Landlords: Check energy performance now, warns CAAV

Kate Russell

Landlords letting out residential or commercial properties in England and Wales must ensure that they meet new energy efficiency standards from 1 April.

According to Kate Russell, policy and technical adviser at the Central Association of Agricultural Valuers (CAAV), it will be illegal to let out a property if its Energy Performance Certificate (EPC) band is F or G.

“However, the rules are quite complicated, so it’s worth seeking professional advice to check whether and when you need to comply.”

At the moment the new rules apply to new tenancies and renewals or extensions of existing tenancies, but from 1 April 2020 they will also apply to existing domestic tenancies – and from 1 April 2023, to existing non-domestic tenancies.

There are potential traps for the unwary, according to Ms Russell. “The rules on renewals and extensions of leases are not straightforward.
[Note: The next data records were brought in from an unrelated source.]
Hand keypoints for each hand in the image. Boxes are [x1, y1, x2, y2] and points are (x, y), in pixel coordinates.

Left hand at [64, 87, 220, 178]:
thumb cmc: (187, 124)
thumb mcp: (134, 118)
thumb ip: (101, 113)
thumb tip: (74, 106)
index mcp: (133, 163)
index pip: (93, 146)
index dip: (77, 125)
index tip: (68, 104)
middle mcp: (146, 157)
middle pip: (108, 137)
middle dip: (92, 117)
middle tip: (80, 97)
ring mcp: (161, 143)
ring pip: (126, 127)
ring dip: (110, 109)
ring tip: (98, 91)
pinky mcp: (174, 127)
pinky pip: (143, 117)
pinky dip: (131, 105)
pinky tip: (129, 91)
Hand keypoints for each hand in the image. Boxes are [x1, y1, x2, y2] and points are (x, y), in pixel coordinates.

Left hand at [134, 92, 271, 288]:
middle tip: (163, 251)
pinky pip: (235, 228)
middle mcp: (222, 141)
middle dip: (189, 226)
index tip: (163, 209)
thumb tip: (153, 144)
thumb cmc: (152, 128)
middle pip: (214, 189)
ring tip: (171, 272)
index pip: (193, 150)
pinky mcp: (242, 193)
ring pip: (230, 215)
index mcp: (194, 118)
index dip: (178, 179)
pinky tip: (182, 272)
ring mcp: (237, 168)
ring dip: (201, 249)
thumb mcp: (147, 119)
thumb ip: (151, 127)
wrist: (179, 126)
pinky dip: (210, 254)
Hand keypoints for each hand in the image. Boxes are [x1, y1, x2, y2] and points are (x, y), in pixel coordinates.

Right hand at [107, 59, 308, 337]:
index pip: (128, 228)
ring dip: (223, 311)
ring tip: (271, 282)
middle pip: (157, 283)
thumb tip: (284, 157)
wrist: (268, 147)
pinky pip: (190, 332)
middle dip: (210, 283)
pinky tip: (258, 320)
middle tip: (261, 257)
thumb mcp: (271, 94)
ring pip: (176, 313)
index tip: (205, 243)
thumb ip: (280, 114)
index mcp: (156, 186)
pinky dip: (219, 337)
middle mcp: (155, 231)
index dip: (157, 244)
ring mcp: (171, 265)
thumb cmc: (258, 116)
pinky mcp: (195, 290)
For example, landlords of residential property should be aware that when the initial fixed term of an Assured Shorthold Tenancy ends and it becomes a periodic tenancy, the new rules will then apply,” she explains. “Anyone who owns a let property with an EPC of band F or G should take advice on how the new rules might affect them.”

One key question is whether the rules apply to listed buildings or those in conservation areas. “Government officials still cannot give us a yes or no answer to that, so landlords will have to decide on the appropriate action,” says Ms Russell.
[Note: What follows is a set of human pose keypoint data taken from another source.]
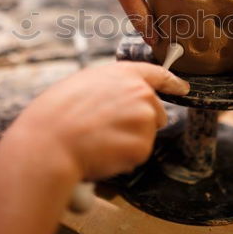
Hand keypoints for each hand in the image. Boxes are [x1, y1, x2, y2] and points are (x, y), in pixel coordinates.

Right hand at [10, 62, 189, 179]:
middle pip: (156, 112)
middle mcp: (141, 93)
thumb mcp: (83, 84)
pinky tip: (101, 152)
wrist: (49, 143)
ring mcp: (144, 119)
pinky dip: (123, 159)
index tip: (183, 88)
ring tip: (98, 140)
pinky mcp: (143, 145)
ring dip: (128, 142)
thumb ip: (111, 88)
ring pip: (145, 136)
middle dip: (139, 124)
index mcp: (124, 74)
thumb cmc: (56, 114)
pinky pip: (137, 155)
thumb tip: (120, 100)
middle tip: (107, 130)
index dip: (173, 83)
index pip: (158, 75)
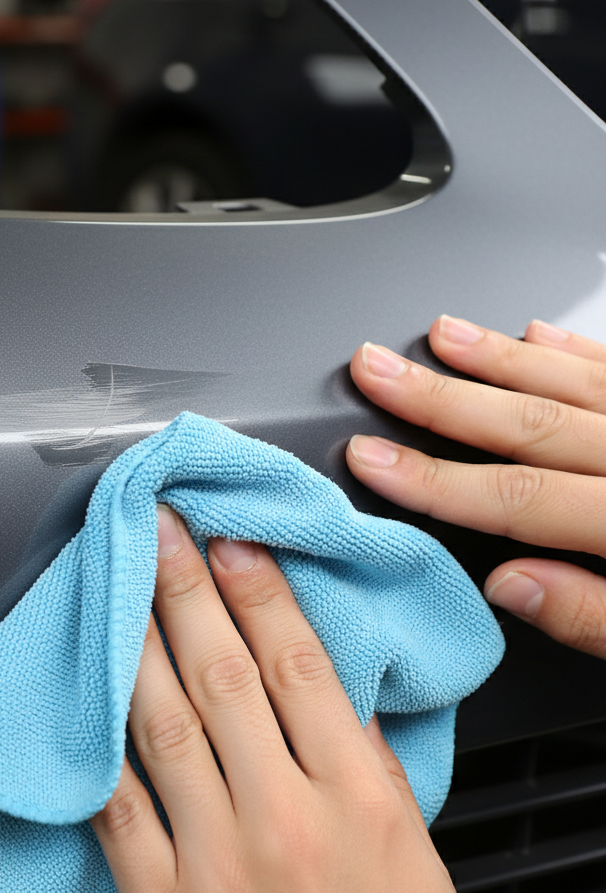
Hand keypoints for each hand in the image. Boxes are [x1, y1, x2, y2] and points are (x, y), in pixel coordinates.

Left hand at [91, 505, 452, 892]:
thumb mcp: (407, 846)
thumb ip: (362, 757)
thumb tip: (314, 673)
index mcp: (357, 802)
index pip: (299, 668)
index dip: (261, 594)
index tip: (232, 541)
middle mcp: (286, 822)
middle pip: (224, 677)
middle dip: (186, 591)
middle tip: (159, 529)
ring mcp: (217, 862)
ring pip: (164, 724)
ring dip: (137, 643)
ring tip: (117, 583)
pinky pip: (119, 805)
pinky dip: (100, 743)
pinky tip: (86, 688)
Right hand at [347, 315, 605, 657]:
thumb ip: (595, 618)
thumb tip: (509, 587)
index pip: (518, 498)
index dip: (433, 479)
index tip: (369, 459)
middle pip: (530, 423)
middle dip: (440, 396)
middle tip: (375, 369)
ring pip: (573, 383)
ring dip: (499, 358)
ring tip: (442, 335)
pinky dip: (576, 350)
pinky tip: (537, 334)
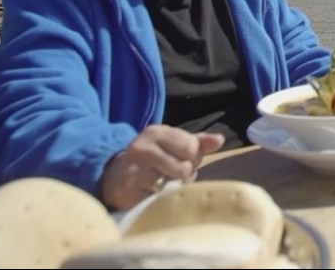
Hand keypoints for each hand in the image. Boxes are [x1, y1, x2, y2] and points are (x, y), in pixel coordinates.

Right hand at [100, 125, 224, 209]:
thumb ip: (198, 142)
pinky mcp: (129, 191)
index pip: (192, 146)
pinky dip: (162, 200)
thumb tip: (219, 140)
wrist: (115, 177)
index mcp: (157, 132)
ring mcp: (135, 170)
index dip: (193, 157)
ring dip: (174, 188)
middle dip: (184, 174)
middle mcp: (143, 148)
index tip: (181, 159)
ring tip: (162, 184)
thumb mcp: (173, 144)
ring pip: (174, 184)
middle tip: (171, 174)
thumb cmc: (154, 159)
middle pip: (185, 166)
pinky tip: (153, 194)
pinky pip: (160, 199)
Where a let property is in band F or G, landlords may be able to apply for an exemption to allow the letting to go ahead. “Exemptions must be registered on the official register before the start of the tenancy and most only last for five years.”

Grounds for exemption include where a landlord has done everything possible to upgrade the energy efficiency, but the EPC band is still F or G. For domestic dwellings, the Government is proposing a cap so that landlords must contribute up to £2,500 per property, including grants, towards the energy efficiency improvements. For non-domestic property the landlord’s contribution is set at a level which can be paid back in seven years through the energy savings.

Other grounds for exemption include where the tenant or a necessary third party refuses consent – which could be the listed building officer, says Ms Russell. “There are also a number of temporary exemptions to cover the purchase of property which is already subject to a lease, for example.”

The local authority is responsible for enforcing the new regulations, and can fine landlords £2,000 per domestic property and £5,000 for non-domestic property, she adds. “It’s therefore worthwhile checking all of the details to check whether you need to – and do – comply.”